Provided passage ->
━━━━━━━━━━━━━━━━━━━━

Soft Centre 1 |
BUFFER MICRO has not strayed very far from home to find a setting for Buffer Adventure for the 48K Spectrum. It has used its shop as the major location, though if some parts of it are really as structurally unsound as they prove to be in the program, the staff had better take care. The adventure is pure text, designed on the Quill interpreter.
You must search through the shop network of apparently ruinous rooms for a credit card. When you find it you will naturally be able to buy all the electronic goodies you have always wanted. The crumbling emporium has a number of staff members around who, even if they are swinging from the chandeliers, may help or aggravate you in some way. A tip - watch for moody Mike, a dangerous chap to cross.
The program style is amusing and reasonably intricate in the difficulties to be overcome. If becoming severely puzzled is the sign of a reasonable adventure, this program meets that test. There is every chance you will be spending a long time working out what to do with a sheep. A sheep?
Richard Price
BUFFER ADVENTURE | Memory: 48K | Price: £6.95 | Gilbert Factor: 6 |
BUTTERFLY, from Pulsonic, is a simple game programmed entirely in Basic and consequently is rather slow when compared to other modern arcade games. You are a spider, chasing and catching a minimum of 12 butterflies per minute to survive.
The hazards of life on the windowsill are represented by the purple spider eater which lurks behind the curtains and who looks like an over-fed Pac-man. A joystick would help in raising the game from the level of mediocrity but unfortunately it is not designed to be joystick-compatible. Being in Basic, that could be remedied easily. Also the spider is a little slow to react and though it is possible to catch your prey, a good deal of practice would be necessary to enable you to catch the required 12.

━━━━━━━━━━━━━━━━━━━━

[Records from a data collection]
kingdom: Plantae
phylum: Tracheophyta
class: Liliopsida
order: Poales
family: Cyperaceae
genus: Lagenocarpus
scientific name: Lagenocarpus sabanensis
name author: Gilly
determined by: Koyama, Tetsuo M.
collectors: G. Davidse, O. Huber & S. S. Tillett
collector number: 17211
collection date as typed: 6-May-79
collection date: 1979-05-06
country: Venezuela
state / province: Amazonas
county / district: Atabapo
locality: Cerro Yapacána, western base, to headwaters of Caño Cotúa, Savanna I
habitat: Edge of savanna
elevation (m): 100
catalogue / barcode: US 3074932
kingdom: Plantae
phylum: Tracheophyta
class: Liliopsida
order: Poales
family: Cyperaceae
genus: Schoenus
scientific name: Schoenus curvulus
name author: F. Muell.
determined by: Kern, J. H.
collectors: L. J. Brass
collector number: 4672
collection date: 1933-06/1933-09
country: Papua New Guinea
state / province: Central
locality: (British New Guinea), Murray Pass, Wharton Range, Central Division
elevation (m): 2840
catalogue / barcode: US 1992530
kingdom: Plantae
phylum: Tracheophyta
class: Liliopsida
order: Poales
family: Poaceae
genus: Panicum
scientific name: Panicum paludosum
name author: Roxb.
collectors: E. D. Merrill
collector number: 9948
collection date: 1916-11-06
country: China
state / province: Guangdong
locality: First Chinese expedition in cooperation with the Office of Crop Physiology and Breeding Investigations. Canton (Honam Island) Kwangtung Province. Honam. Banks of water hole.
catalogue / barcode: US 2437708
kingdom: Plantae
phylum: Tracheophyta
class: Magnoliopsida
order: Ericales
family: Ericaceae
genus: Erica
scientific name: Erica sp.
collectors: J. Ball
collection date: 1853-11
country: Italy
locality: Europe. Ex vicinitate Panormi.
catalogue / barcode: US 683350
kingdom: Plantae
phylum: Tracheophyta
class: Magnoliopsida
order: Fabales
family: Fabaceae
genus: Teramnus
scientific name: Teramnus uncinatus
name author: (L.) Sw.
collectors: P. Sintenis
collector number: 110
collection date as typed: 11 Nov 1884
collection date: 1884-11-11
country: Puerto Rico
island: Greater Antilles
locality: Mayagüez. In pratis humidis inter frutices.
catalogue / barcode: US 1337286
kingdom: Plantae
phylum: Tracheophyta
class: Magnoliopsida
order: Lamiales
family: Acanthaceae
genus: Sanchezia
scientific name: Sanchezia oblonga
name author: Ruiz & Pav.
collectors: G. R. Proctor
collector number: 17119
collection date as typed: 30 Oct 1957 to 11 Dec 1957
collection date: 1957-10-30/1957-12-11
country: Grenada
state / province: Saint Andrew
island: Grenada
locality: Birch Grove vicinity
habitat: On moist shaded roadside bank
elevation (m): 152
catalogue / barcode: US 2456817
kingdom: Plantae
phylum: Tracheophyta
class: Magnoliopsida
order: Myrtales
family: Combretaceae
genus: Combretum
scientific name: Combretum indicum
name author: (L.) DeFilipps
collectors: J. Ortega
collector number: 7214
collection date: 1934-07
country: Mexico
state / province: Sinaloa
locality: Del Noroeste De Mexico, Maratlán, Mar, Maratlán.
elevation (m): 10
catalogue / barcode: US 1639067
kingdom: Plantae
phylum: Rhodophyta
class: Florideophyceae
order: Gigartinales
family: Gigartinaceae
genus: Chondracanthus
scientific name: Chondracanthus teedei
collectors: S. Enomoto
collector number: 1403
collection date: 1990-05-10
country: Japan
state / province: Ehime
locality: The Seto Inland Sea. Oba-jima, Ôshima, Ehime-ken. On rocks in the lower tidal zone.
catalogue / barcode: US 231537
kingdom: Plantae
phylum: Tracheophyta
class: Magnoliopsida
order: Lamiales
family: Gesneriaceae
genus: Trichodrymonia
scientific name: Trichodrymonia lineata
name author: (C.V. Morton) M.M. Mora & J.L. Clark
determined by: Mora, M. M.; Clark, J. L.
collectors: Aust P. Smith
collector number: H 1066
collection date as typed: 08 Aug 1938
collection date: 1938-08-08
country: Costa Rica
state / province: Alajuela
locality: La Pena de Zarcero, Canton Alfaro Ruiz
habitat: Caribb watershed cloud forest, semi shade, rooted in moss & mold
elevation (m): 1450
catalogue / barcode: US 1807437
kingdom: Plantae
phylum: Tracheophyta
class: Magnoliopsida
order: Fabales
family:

━━━━━━━━━━━━━━━━━━━━

Problem set ->
A. From the game reviews, quote the stretch from "Richard Price" through "minute to survive.".
B. Translate this sentence from the game reviews into French: "You are a spider, chasing and catching a minimum of 12 butterflies per minute to survive."

Expected responses ->
A.
Richard Price
BUFFER ADVENTURE | Memory: 48K | Price: £6.95 | Gilbert Factor: 6 |
BUTTERFLY, from Pulsonic, is a simple game programmed entirely in Basic and consequently is rather slow when compared to other modern arcade games. You are a spider, chasing and catching a minimum of 12 butterflies per minute to survive.

B. Vous êtes une araignée qui chasse et attrape au moins 12 papillons par minute pour survivre.